> **What you have to do**: Here are some entries. Repeat all of them exactly.

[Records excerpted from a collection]
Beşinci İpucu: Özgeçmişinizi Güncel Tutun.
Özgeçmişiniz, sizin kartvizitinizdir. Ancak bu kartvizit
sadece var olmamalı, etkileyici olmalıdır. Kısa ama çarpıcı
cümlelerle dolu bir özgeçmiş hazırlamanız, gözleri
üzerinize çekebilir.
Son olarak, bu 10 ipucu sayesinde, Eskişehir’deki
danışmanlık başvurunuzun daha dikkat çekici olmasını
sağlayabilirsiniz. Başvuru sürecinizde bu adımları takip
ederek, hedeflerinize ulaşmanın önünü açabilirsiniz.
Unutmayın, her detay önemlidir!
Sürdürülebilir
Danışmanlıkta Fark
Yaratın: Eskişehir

> **Response to the exercise**:
Beşinci İpucu: Özgeçmişinizi Güncel Tutun.
Özgeçmişiniz, sizin kartvizitinizdir. Ancak bu kartvizit
sadece var olmamalı, etkileyici olmalıdır. Kısa ama çarpıcı
cümlelerle dolu bir özgeçmiş hazırlamanız, gözleri
üzerinize çekebilir.
Son olarak, bu 10 ipucu sayesinde, Eskişehir’deki
danışmanlık başvurunuzun daha dikkat çekici olmasını
sağlayabilirsiniz. Başvuru sürecinizde bu adımları takip
ederek, hedeflerinize ulaşmanın önünü açabilirsiniz.
Unutmayın, her detay önemlidir!
Sürdürülebilir
Danışmanlıkta Fark
Yaratın: Eskişehir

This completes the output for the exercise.